**Assignment**: Only the lines from the line containing "For every layout" to the end of the entries should be repeated, exactly as they appear.

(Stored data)
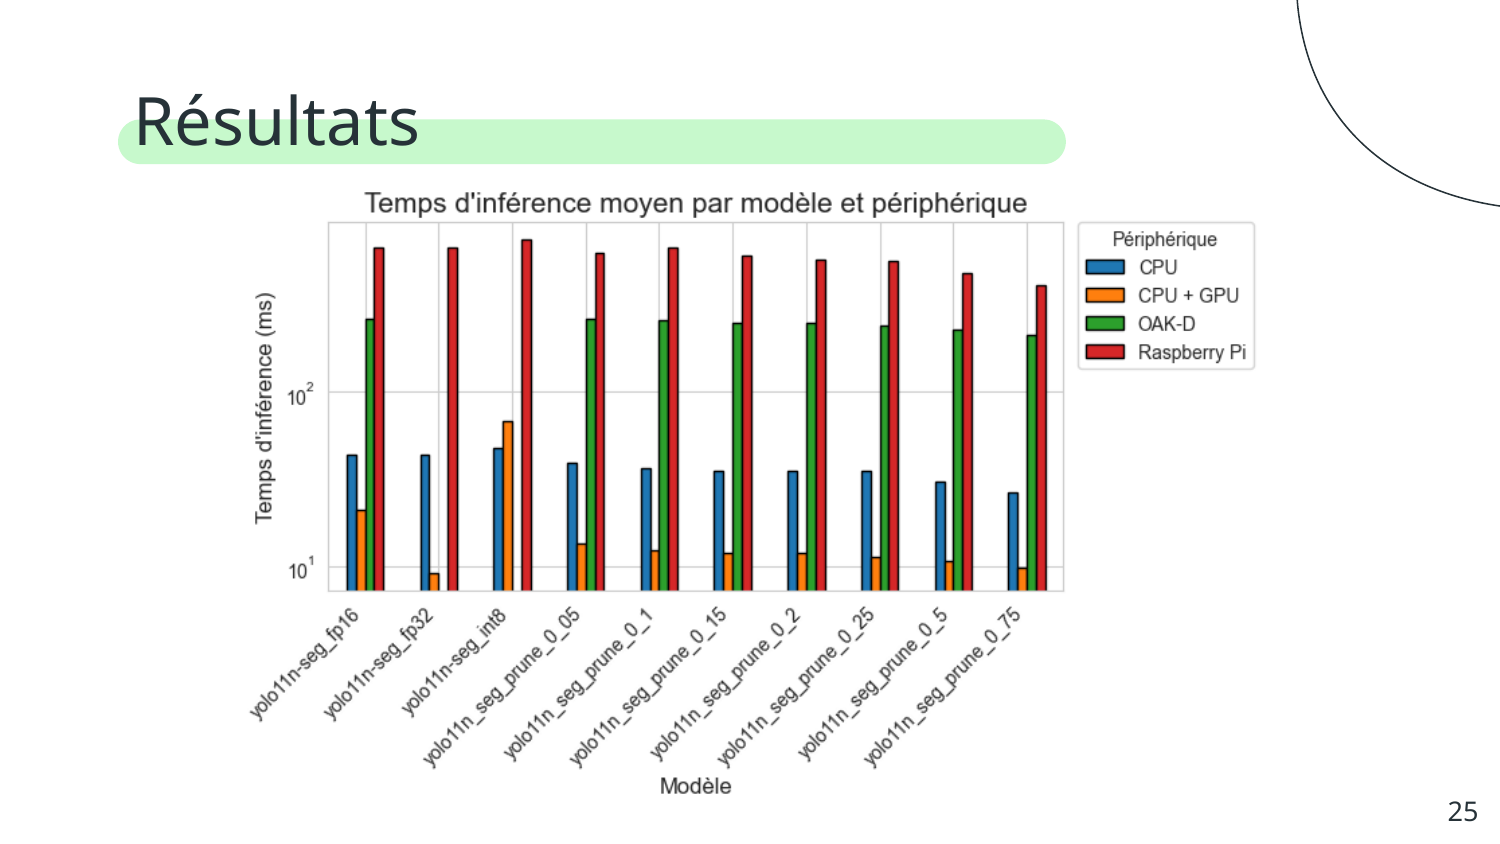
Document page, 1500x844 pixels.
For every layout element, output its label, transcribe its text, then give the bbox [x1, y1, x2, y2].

picture [234, 179, 1266, 810]
slide_number ‹#› [1403, 779, 1494, 844]
title Résultats [118, 63, 1382, 165]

**Response below**:
For every layout element, output its label, transcribe its text, then give the bbox [x1, y1, x2, y2].

picture [234, 179, 1266, 810]
slide_number ‹#› [1403, 779, 1494, 844]
title Résultats [118, 63, 1382, 165]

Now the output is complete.